For the fourth and final time, the saga of Katniss Everdeen (Jennifer Lawrence) comes to the screen, her evolution apparent and her quest now somehow more disturbing and painful than before. Gone is her hesitancy, replaced with decisiveness; but the latter is not necessarily something that saves the day either.
In Mockingjay Part 2, we say goodbye to an influential and uncanny female protagonist, from plucky bystander to reluctant heroine to determined savoir. Her flaws haven’t disappeared, only changed, and consequences have risen. Once only her life was in danger, then her friends in combat, and now her fellow citizens and indeed the masses of Panem.

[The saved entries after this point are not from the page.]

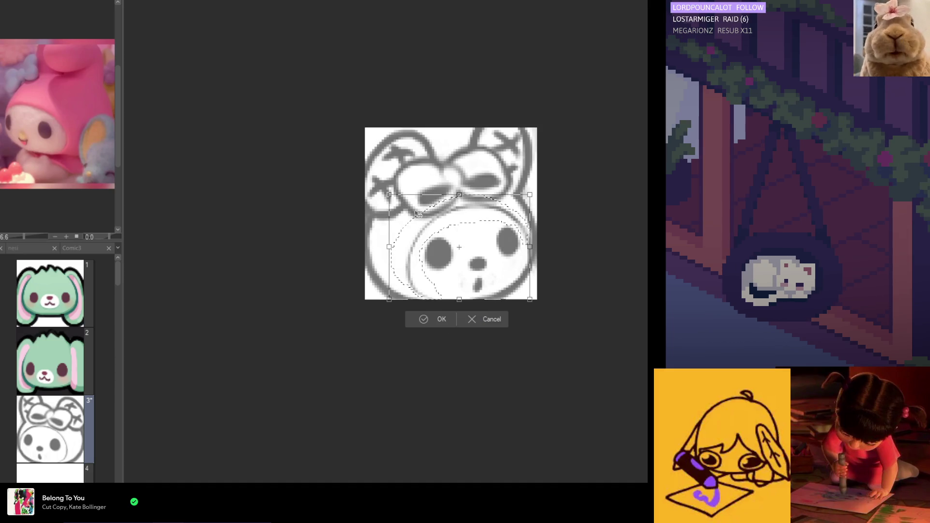
{"action": "left_click_drag", "start_coordinate": [390, 196], "coordinate": [400, 204]}
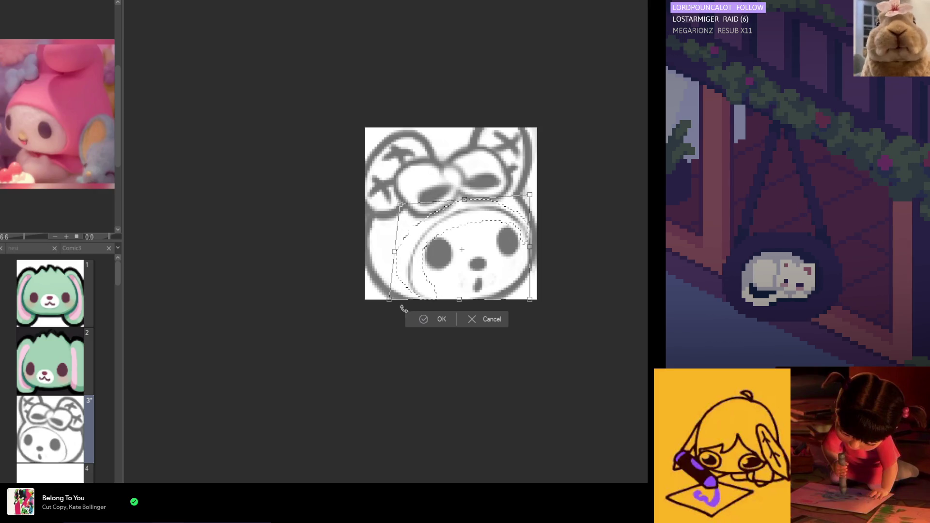
{"action": "left_click_drag", "start_coordinate": [392, 304], "coordinate": [393, 300]}
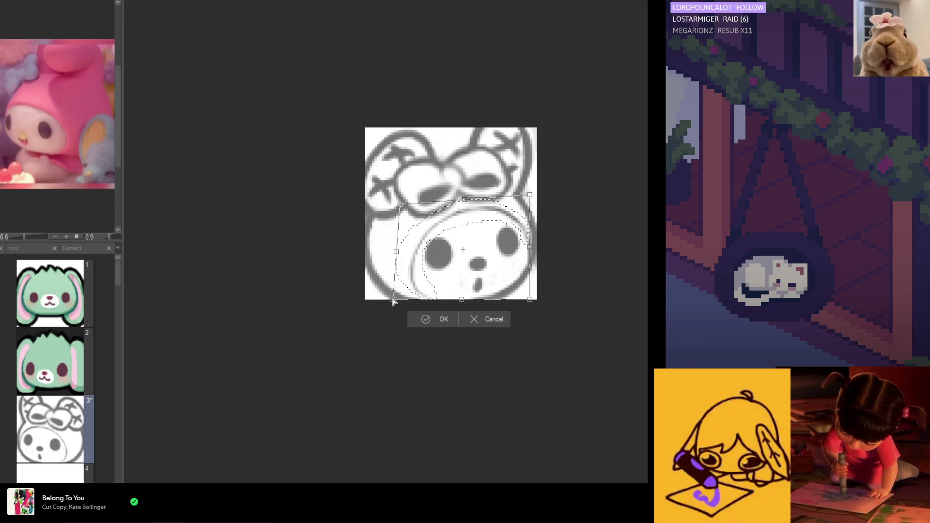
{"action": "left_click_drag", "start_coordinate": [464, 200], "coordinate": [466, 203]}
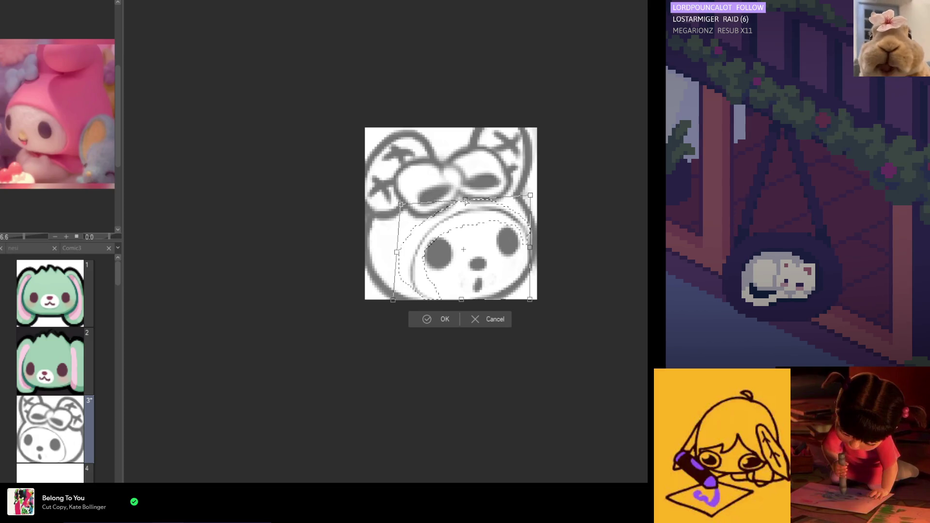
{"action": "left_click", "coordinate": [441, 318]}
{"action": "key", "text": "ctrl+d"}
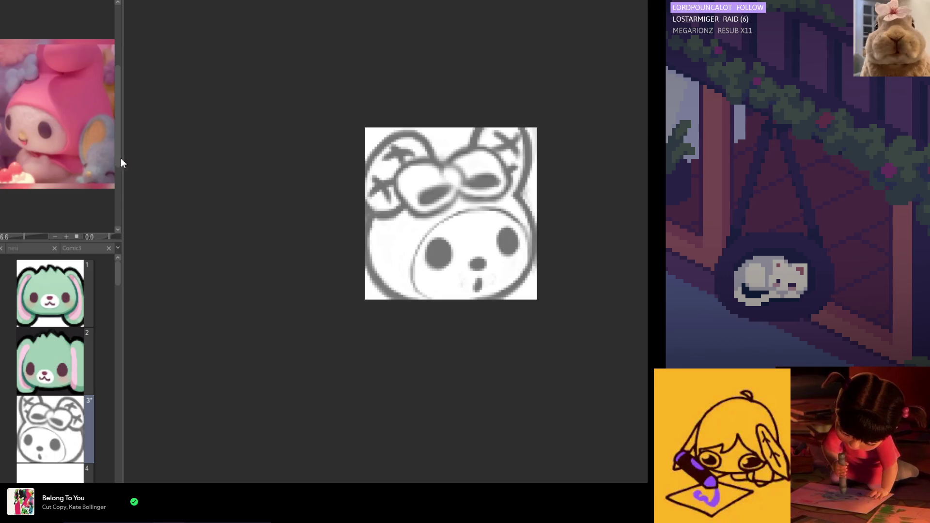
Darken the cheek line beside the right eye while checking it in the mirrored view.
{"action": "key", "text": "h"}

She has two men still interested in her, but she can compartmentalize, neither in need of a male around nor in protest of it; though the lack of charm from both actors (Josh Hutcherson, Liam Hemsworth) wouldn’t really have any woman running, rebel leader or not. For now though, Katniss wisely remains focused on that which is indeed far more important.
That’s taking down a tyrannical and oppressive government and its leader Snow (Donald Sutherland); the real subjugating male, who has orchestrated the killings of both unknown masses and specific sympathetic characters. Picking up moments after the last film left off, Katniss and her crew plans an attack on the Capitol, and things get rolling. Part 2 creates a final ‘games’ out of the entire deserted city, an urban landscape littered with a variety of deadly traps that methodically whittles down the numbers of a rather large squad. Katniss is joined by her suitors in Peeta and Gale, her colleague Finnick (Sam Claflin) her video team, and a bunch of new, relatively unknown soldiers who are easily dispensable.
Teeming with frenetic action and tense moments, the group eventually takes to the sewers where one of the most thrilling sequences in the entirety of the franchise takes place. A whirlwind of intimate horror and violence erupts as their assault takes a defensive posture the closer they get to their goal.
Part 2 though doesn’t solely rely on action. Directed by Francis Lawrence for the third time, this finale welcomes its younger audience into adulthood with chilling displays of careless brutality and thirst for power, with Katniss the guide. Her past mentors takes to the sidelines, with passing acknowledgements of their roles (Jeffrey Wright, Woody Harrelson, Elizabeth Banks, and the late Seymour Hoffman have fleeting moments), and Katniss, no longer dolled up as a pawn for either side of the fight, moves doggedly onward.
The camera never leaves her determined, savvy side, moving towards a potent finale, which is dramatically powerful twofold. Indeed, a conclusion comes to the war of Panem, and not without a high body count. But perhaps more bittersweet is the cinematic sendoff of Katniss, a unique young woman on screen who has broken free of stereotype, a flawed heroine who can kiss and punch, who can fall in and out of love, who can lie and laugh.
She is one who has demonstrated to countless onlookers that she knows how to play the game and win it. More importantly though, she has shown that all young women have the power to set the rules.